▸ **EXERCISE**: From the data underneath, reproduce exactly the stretch that begins at the line with "- Remove old interrupt processing code" and ends after the line with "- Create final".

** Opening INPUT MATERIAL block **

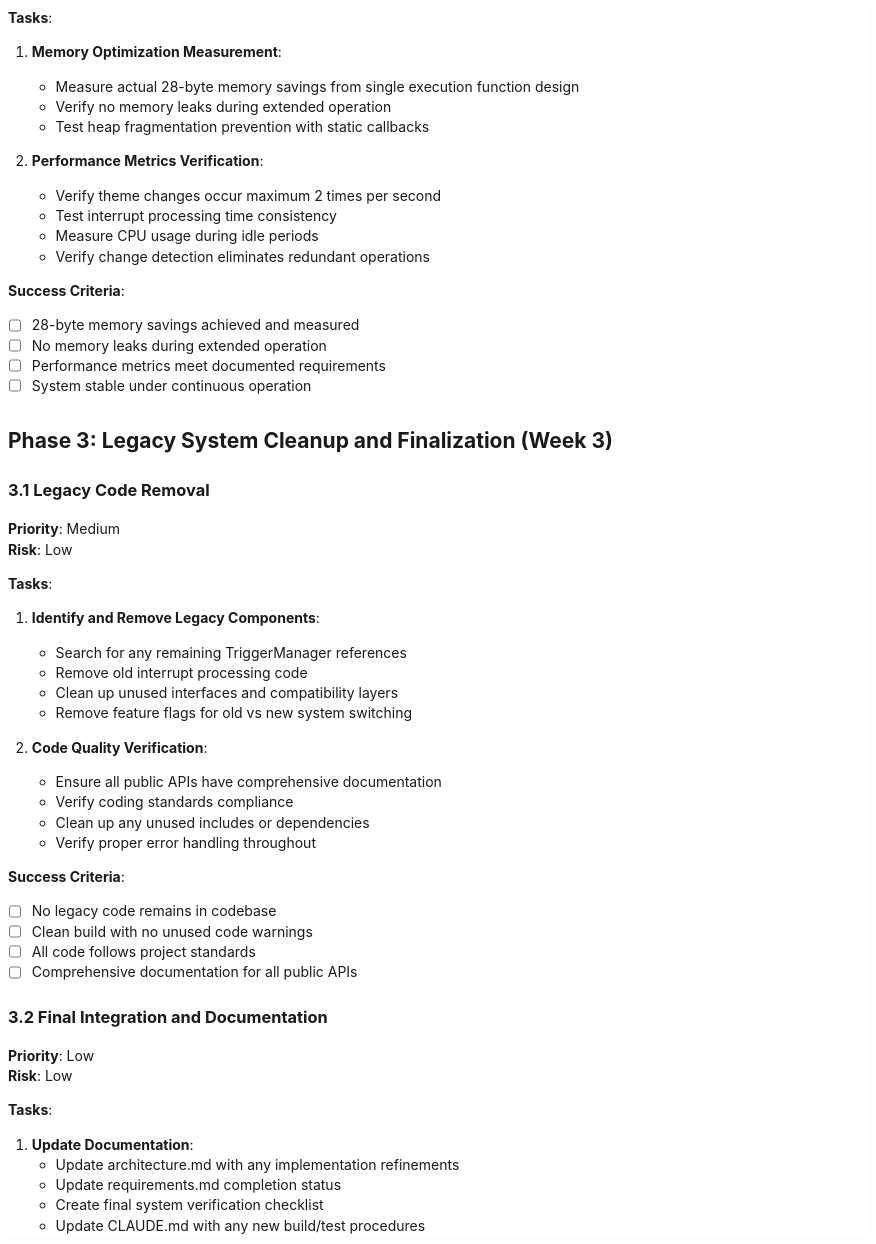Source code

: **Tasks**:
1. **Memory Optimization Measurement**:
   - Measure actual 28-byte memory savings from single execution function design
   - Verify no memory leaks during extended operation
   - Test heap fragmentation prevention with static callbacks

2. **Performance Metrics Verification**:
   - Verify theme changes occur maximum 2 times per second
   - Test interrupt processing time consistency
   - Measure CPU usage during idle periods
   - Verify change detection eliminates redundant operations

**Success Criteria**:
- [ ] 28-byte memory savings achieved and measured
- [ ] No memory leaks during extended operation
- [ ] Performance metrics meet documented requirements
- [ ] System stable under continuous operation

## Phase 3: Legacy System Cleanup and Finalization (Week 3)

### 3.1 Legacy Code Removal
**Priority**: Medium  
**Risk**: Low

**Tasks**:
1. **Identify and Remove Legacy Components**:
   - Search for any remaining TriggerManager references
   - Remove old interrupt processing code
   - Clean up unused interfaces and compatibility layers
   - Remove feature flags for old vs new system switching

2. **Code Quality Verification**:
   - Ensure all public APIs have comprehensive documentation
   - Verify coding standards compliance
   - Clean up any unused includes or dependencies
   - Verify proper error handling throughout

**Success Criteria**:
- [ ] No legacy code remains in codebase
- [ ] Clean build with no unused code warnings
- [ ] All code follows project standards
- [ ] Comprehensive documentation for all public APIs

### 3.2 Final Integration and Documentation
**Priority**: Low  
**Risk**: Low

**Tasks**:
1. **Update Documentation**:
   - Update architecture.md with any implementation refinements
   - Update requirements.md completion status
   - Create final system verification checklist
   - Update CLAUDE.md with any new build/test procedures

** Closing INPUT MATERIAL block **
** Opening INPUT MATERIAL block **

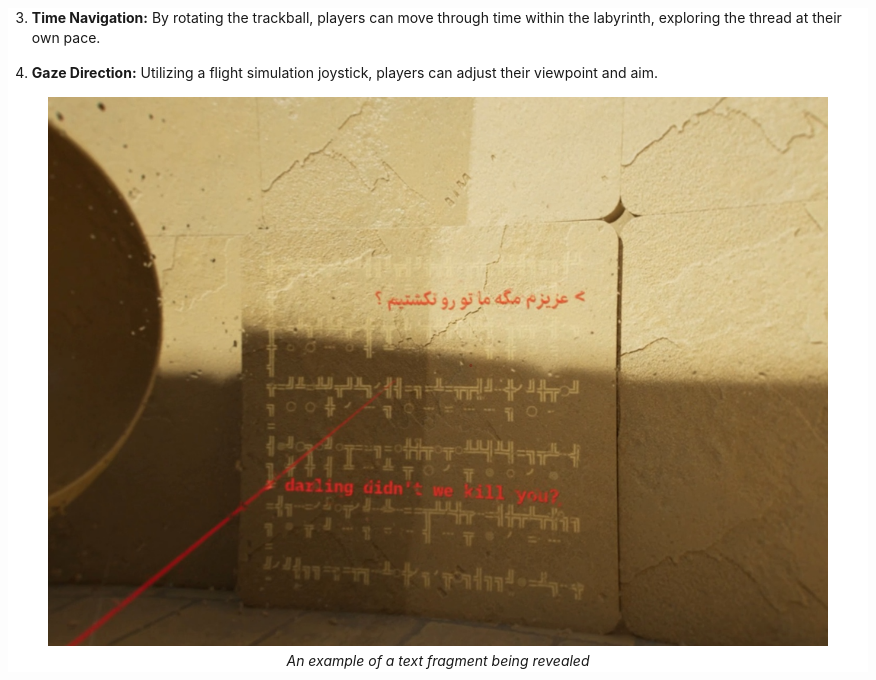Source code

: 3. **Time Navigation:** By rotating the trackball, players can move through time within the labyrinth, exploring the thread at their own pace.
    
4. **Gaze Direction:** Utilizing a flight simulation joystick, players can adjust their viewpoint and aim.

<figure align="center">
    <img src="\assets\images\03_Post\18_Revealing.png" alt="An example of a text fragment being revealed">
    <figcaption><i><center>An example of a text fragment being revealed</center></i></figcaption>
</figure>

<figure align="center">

** Closing INPUT MATERIAL block **

▸ **FINAL ANSWER**:
   - Remove old interrupt processing code
   - Clean up unused interfaces and compatibility layers
   - Remove feature flags for old vs new system switching

2. **Code Quality Verification**:
   - Ensure all public APIs have comprehensive documentation
   - Verify coding standards compliance
   - Clean up any unused includes or dependencies
   - Verify proper error handling throughout

**Success Criteria**:
- [ ] No legacy code remains in codebase
- [ ] Clean build with no unused code warnings
- [ ] All code follows project standards
- [ ] Comprehensive documentation for all public APIs

### 3.2 Final Integration and Documentation
**Priority**: Low  
**Risk**: Low

**Tasks**:
1. **Update Documentation**:
   - Update architecture.md with any implementation refinements
   - Update requirements.md completion status
   - Create final system verification checklist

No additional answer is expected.